4 Essential Traits of a Mentor Leader

We often mirror what we see. Coaches will model the behavior of successful coaches they know or observe, sometimes with detrimental results. Similarly, business leaders model other business leaders or when necessary, try to do the opposite, whatever that might be.

Too often, though, we choose people to mirror or model, and leadership books to read, solely for the purpose of figuring out how to win more games or increase our financial bottom line. In the process of looking for leadership models to emulate, we choose people who have won a lot of games or who have made a lot of money for themselves or their organizations, with little thought given to how they have affected the lives of the people around them.

In my life and career, I have seen all kinds of leaders. The ones who have had the greatest positive impact on my life are the select few who have been not only leaders but also mentors.  Here are four essential traits of a mentor leader to keep in mind.

1. Becoming a mentor leader is not rocket science. If it were, I wouldn’t be writing about it. Leadership consists of principles and skills that are accessible to anyone and everyone. They aren’t necessarily intuitive, but they aren’t terribly difficult, either.
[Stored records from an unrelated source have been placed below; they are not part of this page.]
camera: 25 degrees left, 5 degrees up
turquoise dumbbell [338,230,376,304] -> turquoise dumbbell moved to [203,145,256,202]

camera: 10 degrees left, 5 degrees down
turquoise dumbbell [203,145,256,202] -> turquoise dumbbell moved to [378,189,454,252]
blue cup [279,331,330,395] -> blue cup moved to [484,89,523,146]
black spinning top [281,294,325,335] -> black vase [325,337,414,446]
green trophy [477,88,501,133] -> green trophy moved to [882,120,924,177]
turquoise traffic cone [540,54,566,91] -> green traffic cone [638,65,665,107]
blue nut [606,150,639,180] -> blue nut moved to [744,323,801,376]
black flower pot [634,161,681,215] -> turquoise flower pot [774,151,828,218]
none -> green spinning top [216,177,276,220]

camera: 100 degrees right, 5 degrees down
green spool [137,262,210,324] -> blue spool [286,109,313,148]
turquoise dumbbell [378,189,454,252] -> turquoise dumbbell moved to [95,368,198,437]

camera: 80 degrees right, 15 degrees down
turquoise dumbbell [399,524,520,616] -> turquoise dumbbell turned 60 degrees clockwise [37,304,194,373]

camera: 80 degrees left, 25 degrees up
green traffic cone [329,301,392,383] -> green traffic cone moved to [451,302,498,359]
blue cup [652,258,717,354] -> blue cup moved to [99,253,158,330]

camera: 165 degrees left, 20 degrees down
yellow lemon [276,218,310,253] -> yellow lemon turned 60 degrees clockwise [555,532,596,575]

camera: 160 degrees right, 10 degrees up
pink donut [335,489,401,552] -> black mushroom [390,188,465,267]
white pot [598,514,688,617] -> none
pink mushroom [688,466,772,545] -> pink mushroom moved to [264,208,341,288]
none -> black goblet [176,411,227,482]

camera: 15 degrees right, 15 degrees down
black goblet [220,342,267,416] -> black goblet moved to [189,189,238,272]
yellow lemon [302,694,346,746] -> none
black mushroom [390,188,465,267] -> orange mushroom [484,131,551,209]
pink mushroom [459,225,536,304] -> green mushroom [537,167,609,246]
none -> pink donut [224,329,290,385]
2. Mentor leadership can be taught and learned; but in order to be absorbed, it must be practiced. The best way to evaluate leadership philosophies and find your own style is by testing them in action. You can’t stay in the ivory tower reading books and discussing theories. Eventually, you have to wade into the fray.

3. Mentor leadership focuses on developing the strengths of individuals. It might be in a fairly narrow way, such as building a specific skill, or more broadly focused, such as teaching employees to be proactive about meeting others’ needs so they can better support the organization. Successful mentor leaders make the people they lead better players, workers, students, or family members and ultimately, better people.

4. Mentor leadership works best when the ones being mentored are aware that the mentor leader has a genuine concern for their development and success. Those we lead will be more receptive if they believe we genuinely want them to succeed.